RE: SUO: RE: RE: Re: Missing Ingredients
Murray Altheim wrote:
> Richard Cooper wrote:
> > Tom Johnston wrote:
> >
> >>1. I'm afraid what I meant was this: if WordNet has
> >>definitions for, say,
> >>10,000 words that name types of which there can be tokens
> >>(classes of which
> >>there can be members, if you prefer), then we need 10,000 tables.
> >
> > You could do it that way. But I think a more elegant way
> > would be to have one table for all individuals, and one row for
> > each one in the stored discussion. Then there might also be
> > 10,000 views, each identifying the individuals that belong
> > to each of the 10,000 types. Properly constructed as sets
> > of indexes into the main table, these would be 10,000 sets
> > of integers, some of which refer to overlapping sets of
> > individuals.
> >
> > So 'birds' would be the subset of individuals that are
> > 'red robin on the front lawn', 'parakeet', 'parrot' and so
> > forth.
> >
> > This approach should make anaphoric references somewhat
> > straightforward to process.
> >
> > 'There was a red robin on my front lawn when I woke up this
> > morning. The bird had a pretty song and cheered my starting
> > the day.'
> >
> > The first sentence is declarative, and would cause a row in
> > the object table to be created to represent 'the red robin
> > on my front lawn. The second sentence would extract all
> > known birds, of which 'the red robin on my front lawn' is
> > the only instance, and therefore is designated by 'the bird'
> > in the second sentence.
> [...]
>
> Are we talking about humans or computers making these inferences?
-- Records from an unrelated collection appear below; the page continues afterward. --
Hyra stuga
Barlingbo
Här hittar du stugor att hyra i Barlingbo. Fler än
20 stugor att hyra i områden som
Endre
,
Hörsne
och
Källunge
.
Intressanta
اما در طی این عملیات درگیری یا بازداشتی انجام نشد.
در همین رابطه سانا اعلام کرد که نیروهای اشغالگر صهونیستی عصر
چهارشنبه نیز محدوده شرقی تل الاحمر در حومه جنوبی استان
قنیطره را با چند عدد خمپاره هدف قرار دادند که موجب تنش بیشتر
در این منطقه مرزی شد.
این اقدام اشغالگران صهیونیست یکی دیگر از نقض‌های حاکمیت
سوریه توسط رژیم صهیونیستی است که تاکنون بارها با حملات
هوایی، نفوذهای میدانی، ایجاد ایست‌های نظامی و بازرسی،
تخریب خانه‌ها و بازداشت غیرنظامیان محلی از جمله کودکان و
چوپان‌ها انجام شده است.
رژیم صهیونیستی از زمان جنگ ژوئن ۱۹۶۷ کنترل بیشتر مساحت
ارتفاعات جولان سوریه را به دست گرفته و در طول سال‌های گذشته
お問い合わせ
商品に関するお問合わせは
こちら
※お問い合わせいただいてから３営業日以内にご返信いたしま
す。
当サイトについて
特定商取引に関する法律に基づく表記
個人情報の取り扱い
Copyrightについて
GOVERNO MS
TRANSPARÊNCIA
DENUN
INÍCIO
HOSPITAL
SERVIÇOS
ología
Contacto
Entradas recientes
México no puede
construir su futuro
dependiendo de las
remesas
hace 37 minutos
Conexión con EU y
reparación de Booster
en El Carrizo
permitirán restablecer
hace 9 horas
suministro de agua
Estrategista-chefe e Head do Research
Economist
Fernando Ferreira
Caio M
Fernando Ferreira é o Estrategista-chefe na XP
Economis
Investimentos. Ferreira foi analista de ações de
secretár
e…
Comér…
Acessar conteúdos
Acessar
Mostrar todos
I'm talking about requirements for a program to make these
kinds of inferences.
> I hate to harp on about this, but you seem to be ignoring the fact
> that this doesn't happen so easily.
Please keep 'harping'! You're helping me straighten out my
thoughts, and giving me new insights.
> For example, can you demonstrate
> that in the sentence above, "the bird" refers to the specific red
> robin on the front lawn? Yes, you can. But can a computer?
The computer would look up every word in the sentences and
retrieve the synset numbers. From 'robin', one of those synsets
would be the right one: a kind of bird. The only bird described
in the first sentence is 'a red robin on my front lawn'.
In the second sentence, the computer finds the word 'bird',
which is a class name for birds of every kind. One reasonble
conclusion that could be available from the list of all possible
interpretations is that the 'bird' in sentence 2 is the same
as the 'robin' in sentence 1.
Yes, there are many possible interpretations. Yes the bird
in sentence 2 could be different than the robin in sentece 1.
But most people would interpret this simple example in the way
I gave. The challenge is to organize the computer's list of
choices in order by what's most probable. To do that, the
computer would have to first look at a lot of humanly written
text, annotated as to meaning, and organized as to probable
interpretations.
I'm not saying this is easy; it isn't. That's why its never
been done to the level most people would consider full scale
natural language processing. But every year, the technology
gets better at this task. Its just a question of time before
we arrive at a something most people will accept as adequate
for limited uses.
>There's
> no magic here -- everything has to happen via inferences that are
> sound and reasonable (and I mean that in both senses), and the
> leap from "red robin" to "the bird" is nigh impossible for a
> computer to make without error.
Its even nearly impossible for people to make without error. I
don't expect the computer to be better than people any time in
my life span, but I do think improvements are coming albeit
slowly.
> Things that seem straightforward
> to us in anecdotal examples are by no means so in actual usage.
> Just knowing what a demonstrative pronoun refers to is very tricky
> business.
Yes, there are lots of examples of how pronouns can be used in
controlled texts. So list the possible interpretations. Then
look at the individuals mentioned in the context, and choose one
using the best historic material available.
> [and yes I'm being picky, because I think to some degree we need
> to be very careful in how we describe these systems, to avoid
> the "magic" creeping in.]
>
> Murray
Agreed.
Rich